> [What is required]: Could you retype, exactly and with no pictures, only the lines from the first line of the records below through the line that contains "Werbeträger für dein Unternehmen"?

> [Material shown]:

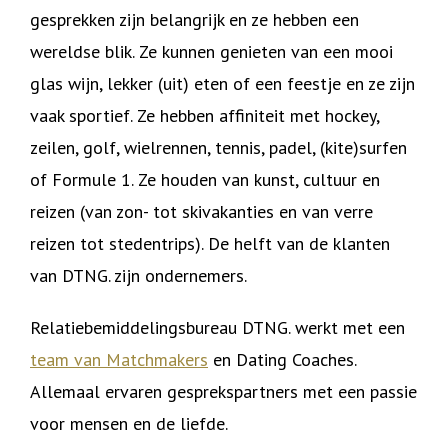
gesprekken zijn belangrijk en ze hebben een
wereldse blik. Ze kunnen genieten van een mooi
glas wijn, lekker (uit) eten of een feestje en ze zijn
vaak sportief. Ze hebben affiniteit met hockey,
zeilen, golf, wielrennen, tennis, padel, (kite)surfen
of Formule 1. Ze houden van kunst, cultuur en
reizen (van zon- tot skivakanties en van verre
reizen tot stedentrips). De helft van de klanten
van DTNG. zijn ondernemers.
Relatiebemiddelingsbureau DTNG. werkt met een
team van Matchmakers
en Dating Coaches.
Allemaal ervaren gesprekspartners met een passie
voor mensen en de liefde.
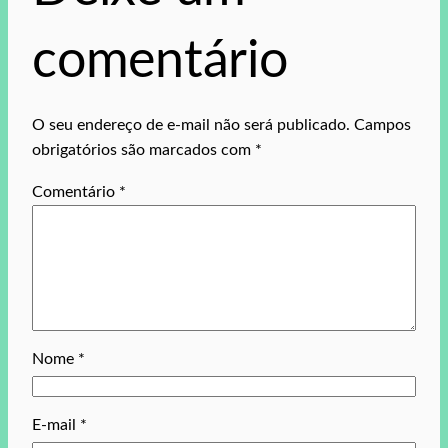
comentário
O seu endereço de e-mail não será publicado.
Campos
obrigatórios são marcados com
*
Comentário
*
Nome
*
E-mail
*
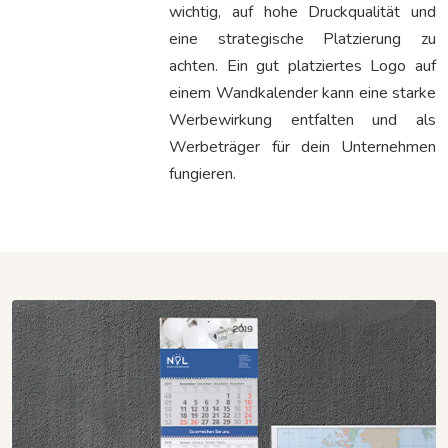
wichtig, auf hohe Druckqualität und
eine strategische Platzierung zu
achten. Ein gut platziertes Logo auf
einem Wandkalender kann eine starke
Werbewirkung entfalten und als
Werbeträger für dein Unternehmen
fungieren.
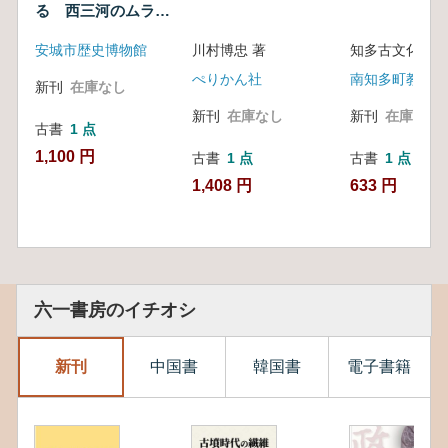
る 西三河のムラと
都
安城市歴史博物館
川村博忠 著
ぺりかん社
南知多町教育委
新刊
在庫なし
新刊
在庫なし
新刊
在庫なし
古書
1 点
1,100 円
古書
1 点
古書
1 点
1,408 円
633 円
六一書房のイチオシ
新刊
中国書
韓国書
電子書籍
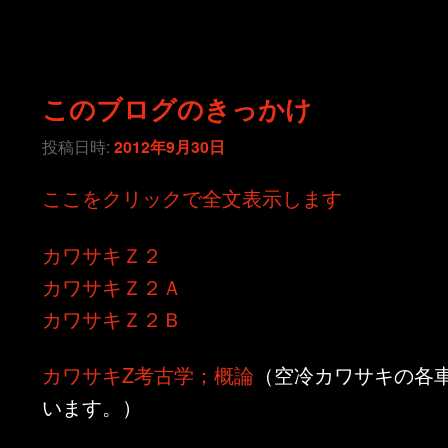
このブログのきっかけ
投稿日時:
2012年9月30日
ここをクリックで全文表示します
カワサキＺ２
カワサキＺ２Ａ
カワサキＺ２Ｂ
カワサキZ考古学；概論
（空冷カワサキの各
います。）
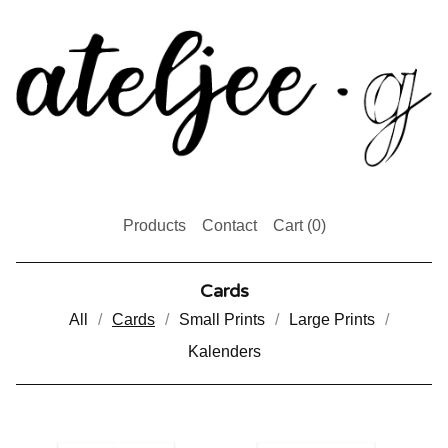
Products
Contact
Cart (
0
)
Cards
All
Cards
Small Prints
Large Prints
Kalenders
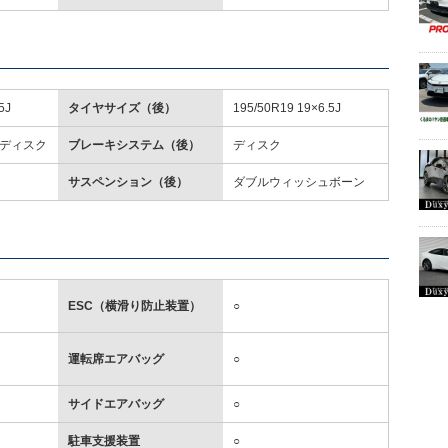
5J
タイヤサイズ（後）
195/50R19 19×6.5J
ディスク
ブレーキシステム（後）
ディスク
サスペンション（後）
ダブルウィッシュボーン
ESC（横滑り防止装置）
○
運転席エアバッグ
○
サイドエアバッグ
○
駐車支援装置
○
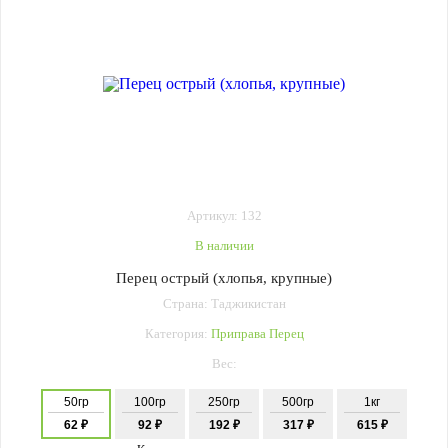
Артикул: 132
В наличии
Перец острый (хлопья, крупные)
Страна: Таджикистан
Категория:
Приправа Перец
Вес:
50гр
100гр
250гр
500гр
1кг
62 ₽
92 ₽
192 ₽
317 ₽
615 ₽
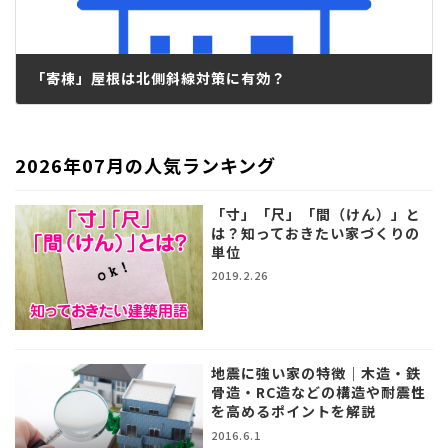
「寄棟」屋根は北側斜線対策に有効？
2017.02.07
2026年07月の人気ランキング
「寸」「尺」「間（けん）」と
は？知っておきたい家づくりの
単位
2019.2.26
地震に強い家の特徴｜木造・鉄
骨造・RC造などの構造や耐震性
を高めるポイントを解説
2016.6.1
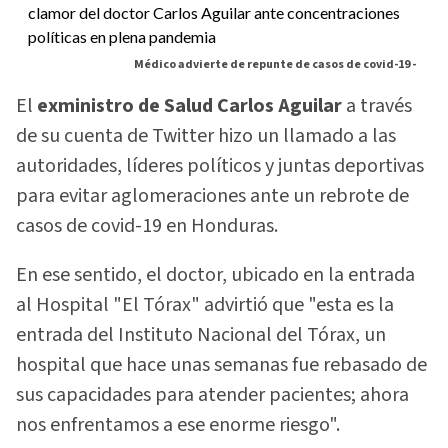
Médico advierte de repunte de casos de covid-19 -
El
exministro de Salud Carlos Aguilar
a través
de su cuenta de Twitter hizo un llamado a las
autoridades, líderes políticos y juntas deportivas
para evitar aglomeraciones ante un rebrote de
casos de covid-19 en Honduras.
En ese sentido, el doctor, ubicado en la entrada
al Hospital "El Tórax" advirtió que "esta es la
entrada del Instituto Nacional del Tórax, un
hospital que hace unas semanas fue rebasado de
sus capacidades para atender pacientes; ahora
nos enfrentamos a ese enorme riesgo".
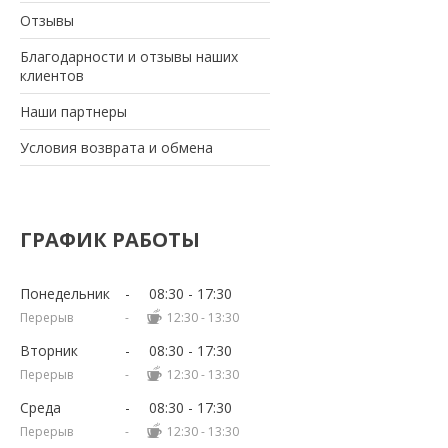
Отзывы
Благодарности и отзывы наших
клиентов
Наши партнеры
Условия возврата и обмена
ГРАФИК РАБОТЫ
Понедельник
08:30
17:30
12:30
13:30
Вторник
08:30
17:30
12:30
13:30
Среда
08:30
17:30
12:30
13:30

> [Answer to this exercise]:
gesprekken zijn belangrijk en ze hebben een
wereldse blik. Ze kunnen genieten van een mooi
glas wijn, lekker (uit) eten of een feestje en ze zijn
vaak sportief. Ze hebben affiniteit met hockey,
zeilen, golf, wielrennen, tennis, padel, (kite)surfen
of Formule 1. Ze houden van kunst, cultuur en
reizen (van zon- tot skivakanties en van verre
reizen tot stedentrips). De helft van de klanten
van DTNG. zijn ondernemers.
Relatiebemiddelingsbureau DTNG. werkt met een
team van Matchmakers
en Dating Coaches.
Allemaal ervaren gesprekspartners met een passie
voor mensen en de liefde.
comentário
O seu endereço de e-mail não será publicado.
Campos
obrigatórios são marcados com
*
Comentário
*
Nome
*
E-mail
*
wichtig, auf hohe Druckqualität und
eine strategische Platzierung zu
achten. Ein gut platziertes Logo auf
einem Wandkalender kann eine starke
Werbewirkung entfalten und als
Werbeträger für dein Unternehmen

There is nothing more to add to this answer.